Every year at about this time, spiders build a community of webs on my ninth floor balcony. For a while I wasn't sure why they did this; then I realized that late September always brings clouds of tiny flies that are drawn to the lights and fruits in my apartment. The clever spiders climb up the building in the hope of capturing an easy meal.
A couple of weeks ago on a particularly warm evening, I approached my window air conditioner to bask in the cool breeze—but what I saw dangling on the other side of the window gave me a much deeper chill. Suspended in the center of an elaborate web was one of the biggest, hairiest, most intimidating spiders I had ever laid eyes on. His home stretched on for miles(at least a spider's equivalent), putting all of his neighbors' efforts to shame. I knew right then and there that I had come face to face with the leader of the spider community.
After taking a few deep breaths I moved in for a closer look, pressing my nose right up to the glass.
The spider quickly twitched and jerked along the silky threads. I didn't know what frightened me more, the sheer size of this fellow, or the fact that he was conscious of my looming presence. What I did know was that he needed a name, and Orvis seemed like a perfect fit—Orvis the Spider.
I watched Orvis every day for the next week. Sometimes he made minor repairs to his palace. Sometimes he dined on fresh fly cuisine. But most of the time he remained completely still and vigilant, hallmark traits of a master trapper.
Orvis did extremely well for himself. While the other spiders struggled to collect enough food, Orvis had more than enough to eat; in fact, his web grew so heavy with flies that it began to sag. This might sound silly, but I actually felt sorry for his neighbors—with only ten percent of the community wealth divvied between them, they lived much like peasants in the shadow of a billionaire.
A few days passed without any thought of my eight-legged friends. Then one afternoon I opened the curtains to reveal a most shocking sight: Orvis was gone! And not only was he gone, but a much smaller spider had taken over his web!
I wondered what happened to Orvis. Did he lose a fight to this little guy? Surely not. Did he go on vacation? If so, how would he react to finding a squatter in his palace?
Envisioning one hell of a battle in the near future, I spread the curtains as wide as possible for the show. That's when I noticed Orvis sitting way up in the top corner of my window. He hadn't gone on vacation and he didn't appear to be upset. Orvis had simply relocated, building himself a tiny home that had not yet collected a single fly.
I stood there wondering why on earth he abandoned his fortune, why he chose lack over abundance. It seemed rather odd, because in many human societies material wealth is used to measure self-worth. There is often an I, a Me, a My attached to our possessions, and even a relatively small loss can result in a painful sense of personal diminishment.

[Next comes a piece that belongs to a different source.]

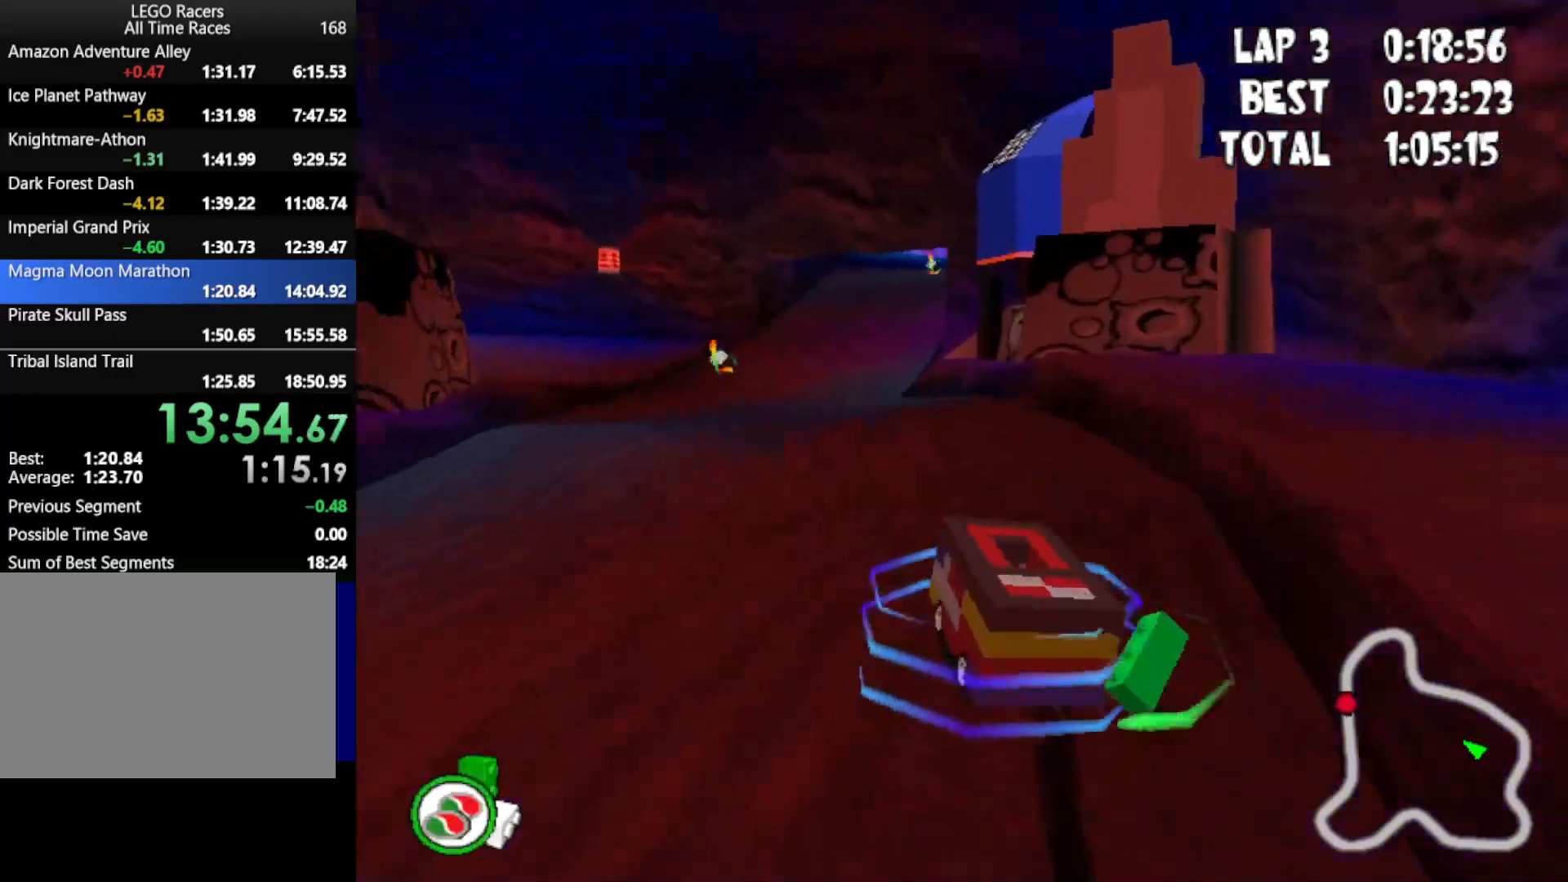
{"keys": ["right", "up"], "events": [[83, "left", "up"], [367, "right", "down"]]}
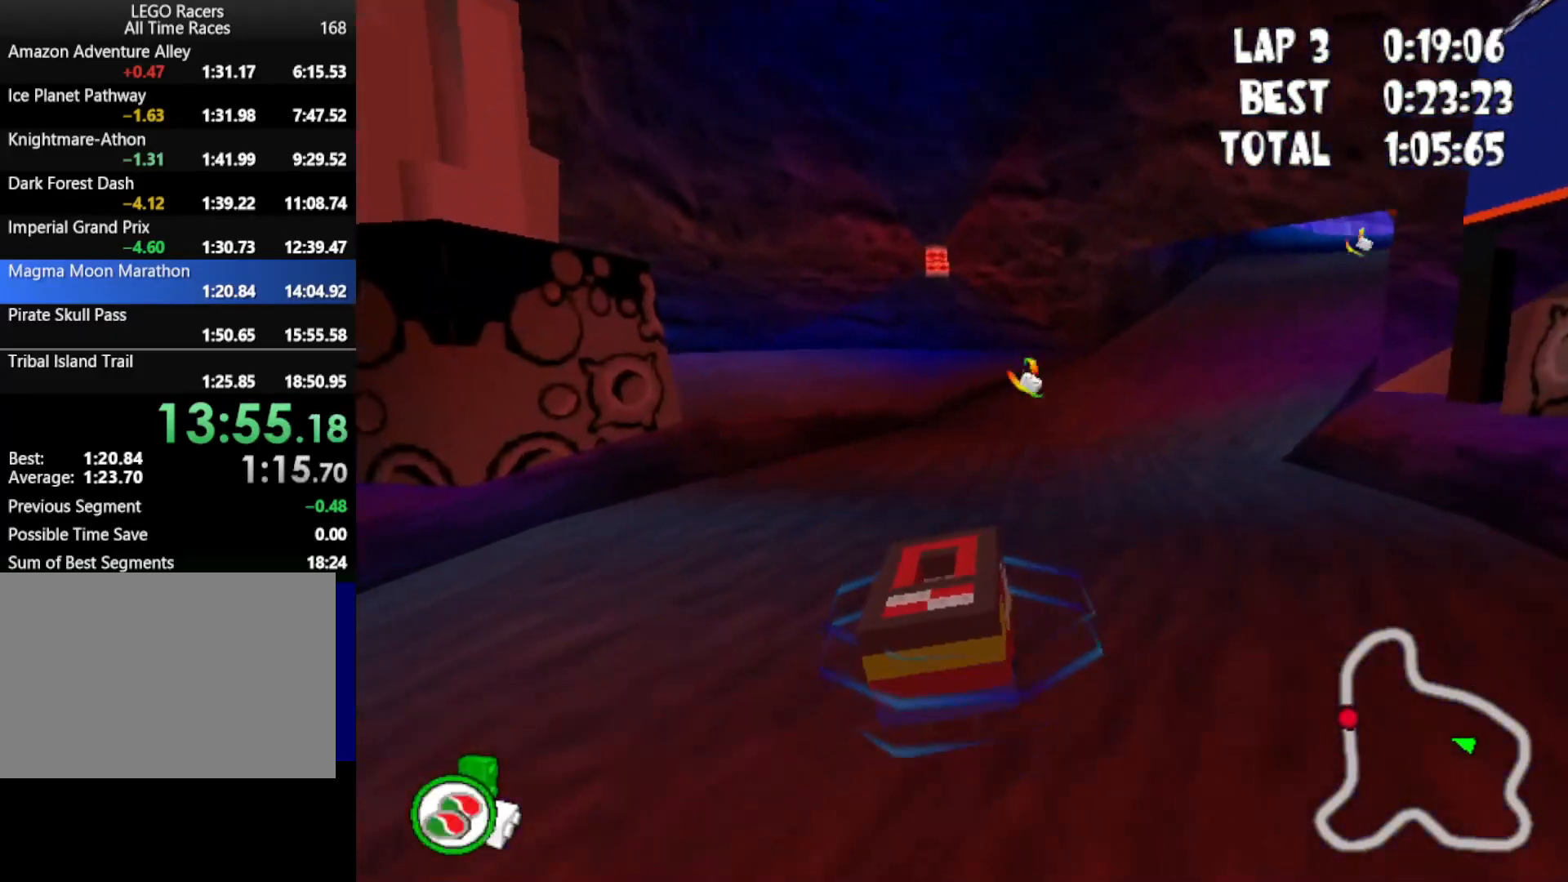
{"keys": ["up"], "events": [[50, "right", "up"], [200, "right", "down"], [333, "right", "up"]]}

As I watched him sitting all alone in that humble web, it suddenly dawned on me that, unlike people, Orvis has no sense of self, no I attached to his current home or level of wealth. Driven only by instinct and free of thought, he takes what he needs and leaves what he does not.
I couldn't help but smile at my friend Orvis, who at that moment reminded me of something that's so easy to forget: who we are has nothing to do with what we own, and everything to do with simply knowing that.